## Tekst:
ECLI:NL:TNORAMS:2015:18 Kamer voor het notariaat Amsterdam 581375/NT 15-8 Th

ECLI: ECLI:NL:TNORAMS:2015:18
Datum uitspraak: 04-06-2015
Datum publicatie: 06-07-2015
Zaaknummer(s): 581375/NT 15-8 Th
Onderwerp: Registergoed
Beslissingen: Klacht ongegrond
Inhoudsindicatie: Vast staat dat klager de notaris opdracht heeft gegeven tot het passeren van de akte tot levering van de woning. De notaris heeft in haar brief van 2 februari 2014 klager geïnformeerd dat de akte van levering niet kon worden gepasseerd zonder royementstoezegging van de hypotheeknemer en dat het derhalve voor klager noodzakelijk was om de hypothecaire lening van de hypotheeknemer ad € 26.749 te voldoen teneinde de levering van de woning op 23 mei 2014 vrij van hypotheek te laten plaatsvinden. Daarbij heeft zij nader uitgelegd dat, indien klager voornoemde lening niet zou voldoen, klager conform de bepalingen in de betreffende koopovereenkomst van de woning aansprakelijk zou worden gesteld voor het betalen van 10% van de koopsom. Zij heeft daarbij voorts aan klager uitgelegd dat hij, indien hij het niet eens was met de hoogte van deze hypothecaire lening, zich diende te wenden tot de hypotheeknemer zelf teneinde tot een oplossing van dit geschil te komen. Naar het oordeel van de kamer leidt de inhoud van genoemde brief noch de overige gedragingen van de notaris tot de conclusie dat zij klager onjuist zou hebben geadviseerd.

KAMER VOOR HET NOTARIAAT IN HET RESSORT AMSTERDAM

Beslissing van 4 juni 2015 in de klacht met nummer 581375/NT 15-8 Th van:

[klager],

wonende te [woonplaats],

klager,

tegen:

[de notaris],

notaris te [vestigingsplaats],

de notaris,

  1. Het verloop van de procedure

De kamer is uitgegaan van de volgende stukken:

-        klaagschrift met bijlagen van 7 februari 2015, ingekomen op 12 februari 2015;

-        verweerschrift van 12 maart 2015, ingekomen op 16 maart 2015;

Bij de mondelinge behandeling van de klacht op 23 april 2015 zijn klager en de notaris

verschenen. Partijen hebben het woord gevoerd. Uitspraak is bepaald op heden.

  1. De feiten

De kamer gaat uit van de volgende voor de beoordeling van de klacht van belang zijnde feiten en omstandigheden:

a.    Op 23 mei 2014 heeft de notaris een akte van levering verleden, waarbij de woning aan de [adres] te [woonplaats] (hierna: de woning) aan klager is overgedragen. De koopsom van het registergoed bedroeg € 122.000,--. Blijkens de nota van afrekening van 23 mei 2014 bedroeg de aflossing van de hypotheek ten behoeve van de particuliere hypotheeknemer (verder: de hypotheeknemer) € 26.815,69  (inclusief valutarente).

## Opdracht:
Zet deze zin uit de uitspraak om in het Engels: "De koopsom van het registergoed bedroeg € 122.000,--."

## Datasetrecords:
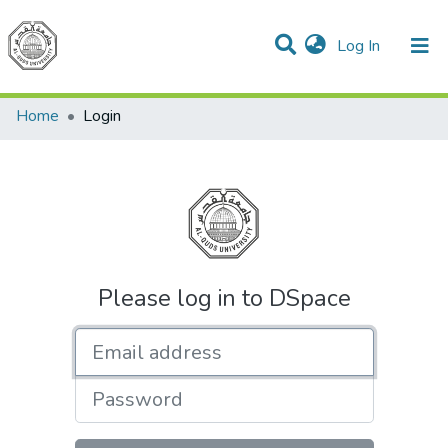
(current)
Log In
Communities & Collections
All of DSpace
Home
Login
Please log in to DSpace
Email address
Password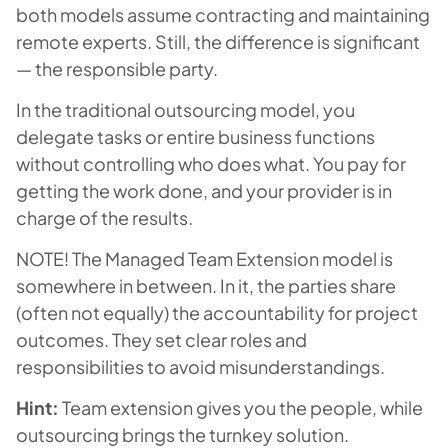
both models assume contracting and maintaining
remote experts. Still, the difference is significant
— the responsible party.
In the traditional outsourcing model, you
delegate tasks or entire business functions
without controlling who does what. You pay for
getting the work done, and your provider is in
charge of the results.
NOTE! The
Managed
Team Extension model is
somewhere in between. In it, the parties share
(often not equally) the accountability for project
outcomes. They set clear roles and
responsibilities to avoid misunderstandings.
Hint:
Team extension gives you the people, while
outsourcing brings the turnkey solution.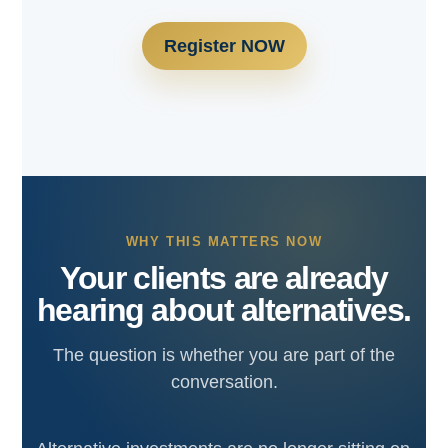
Register NOW
WHY THIS MATTERS NOW
Your clients are already
hearing about alternatives.
The question is whether you are part of the
conversation.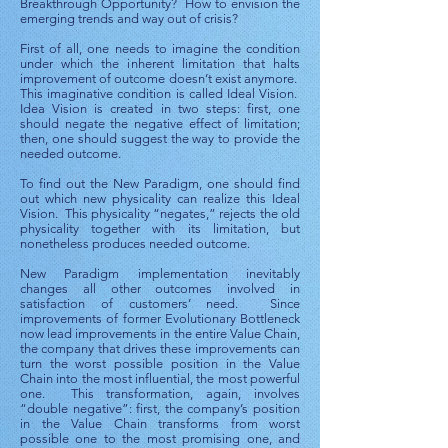
Breakthrough Opportunity? How to envision the
emerging trends and way out of crisis?
First of all, one needs to imagine the condition
under which the inherent limitation that halts
improvement of outcome doesn’t exist anymore.
This imaginative condition is called Ideal Vision.
Idea Vision is created in two steps: first, one
should negate the negative effect of limitation;
then, one should suggest the way to provide the
needed outcome.
To find out the New Paradigm, one should find
out which new physicality can realize this Ideal
Vision. This physicality “negates,” rejects the old
physicality together with its limitation, but
nonetheless produces needed outcome.
New Paradigm implementation inevitably
changes all other outcomes involved in
satisfaction of customers’ need. Since
improvements of former Evolutionary Bottleneck
now lead improvements in the entire Value Chain,
the company that drives these improvements can
turn the worst possible position in the Value
Chain into the most influential, the most powerful
one. This transformation, again, involves
“double negative”: first, the company’s position
in the Value Chain transforms from worst
possible one to the most promising one, and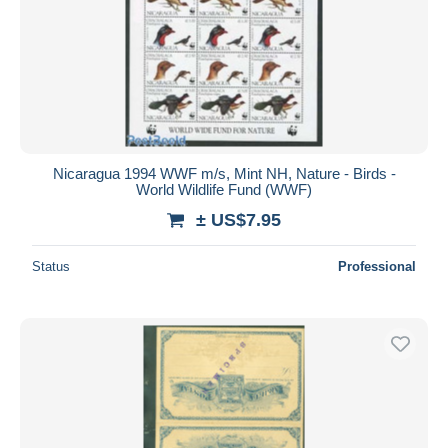
Nicaragua 1994 WWF m/s, Mint NH, Nature - Birds -
World Wildlife Fund (WWF)
± US$7.95
Status
Professional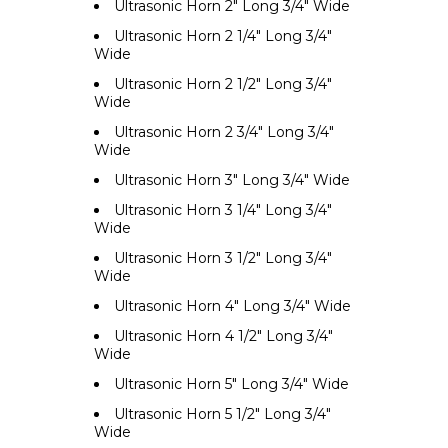
Ultrasonic Horn 2" Long 3/4" Wide
Ultrasonic Horn 2 1/4" Long 3/4"
Wide
Ultrasonic Horn 2 1/2" Long 3/4"
Wide
Ultrasonic Horn 2 3/4" Long 3/4"
Wide
Ultrasonic Horn 3" Long 3/4" Wide
Ultrasonic Horn 3 1/4" Long 3/4"
Wide
Ultrasonic Horn 3 1/2" Long 3/4"
Wide
Ultrasonic Horn 4" Long 3/4" Wide
Ultrasonic Horn 4 1/2" Long 3/4"
Wide
Ultrasonic Horn 5" Long 3/4" Wide
Ultrasonic Horn 5 1/2" Long 3/4"
Wide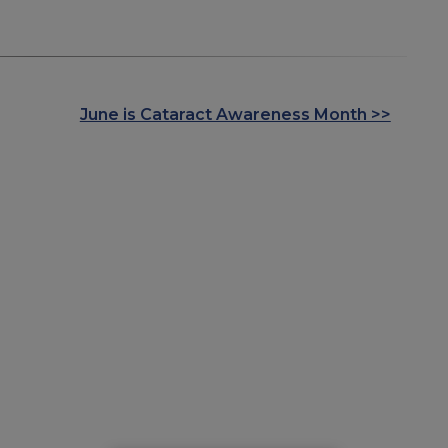
June is Cataract Awareness Month >>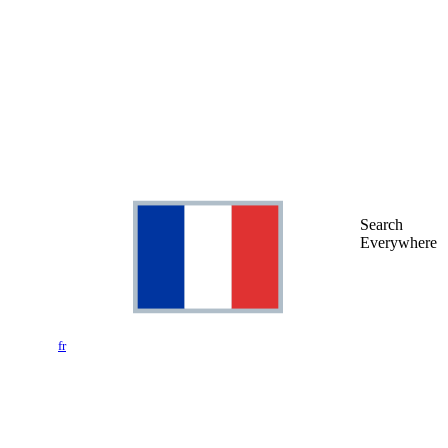
Search
Everywhere
fr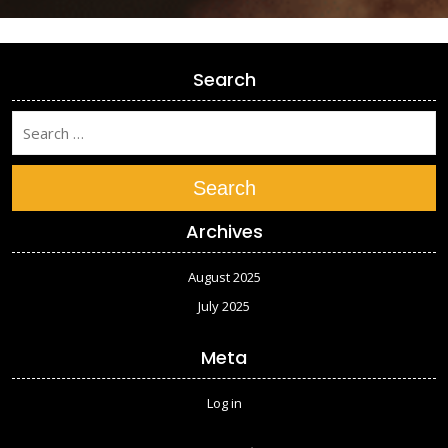
Search
Search
Archives
August 2025
July 2025
Meta
Log in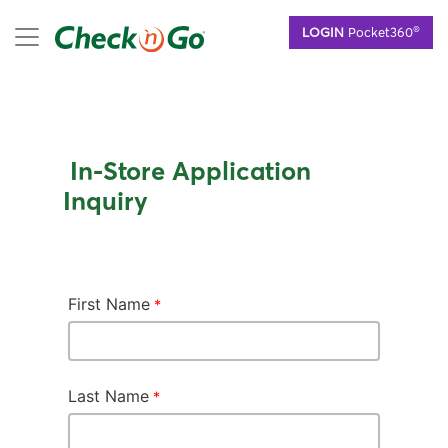
Skip
mobile menu
®
LOGIN
Pocket360
to
main
content
In-Store Application
Inquiry
First Name
Last Name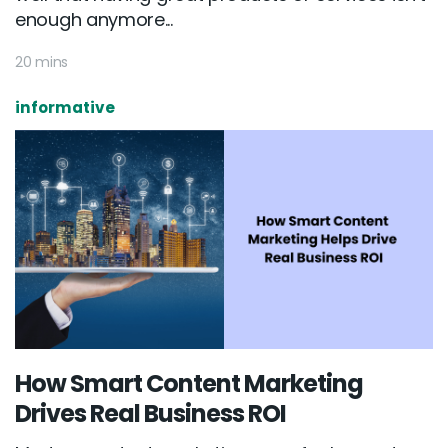
enough anymore...
20 mins
informative
How Smart Content Marketing
Drives Real Business ROI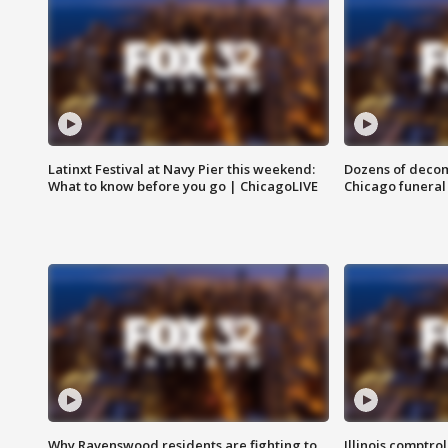
Latinxt Festival at Navy Pier this weekend:
Dozens of decom
What to know before you go | ChicagoLIVE
Chicago funeral 
Why Ravenswood residents are fighting to
Illinois comptrol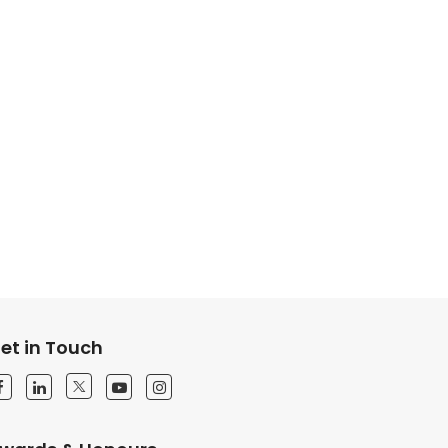
et in Touch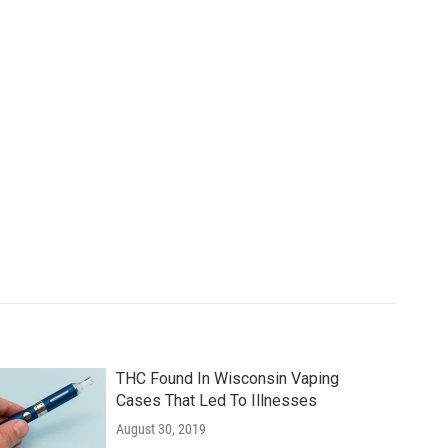
THC Found In Wisconsin Vaping
Cases That Led To Illnesses
August 30, 2019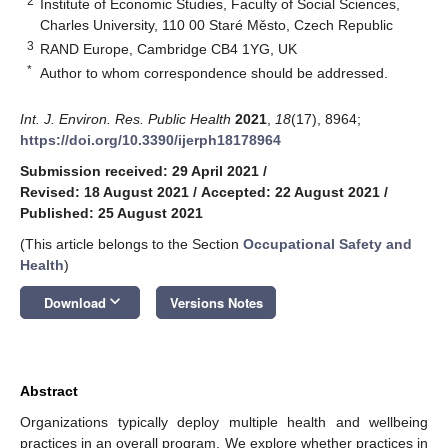
2
Institute of Economic Studies, Faculty of Social Sciences,
Charles University, 110 00 Staré Město, Czech Republic
3
RAND Europe, Cambridge CB4 1YG, UK
*
Author to whom correspondence should be addressed.
Int. J. Environ. Res. Public Health
2021
,
18
(17), 8964;
https://doi.org/10.3390/ijerph18178964
Submission received: 29 April 2021
/
Revised: 18 August 2021
/
Accepted: 22 August 2021
/
Published: 25 August 2021
(This article belongs to the Section
Occupational Safety and
Health
)
keyboard_arrow_down
Download
Versions Notes
Abstract
Organizations typically deploy multiple health and wellbeing
practices in an overall program. We explore whether practices in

## Antwoord:
The purchase price of the registered property was €122,000.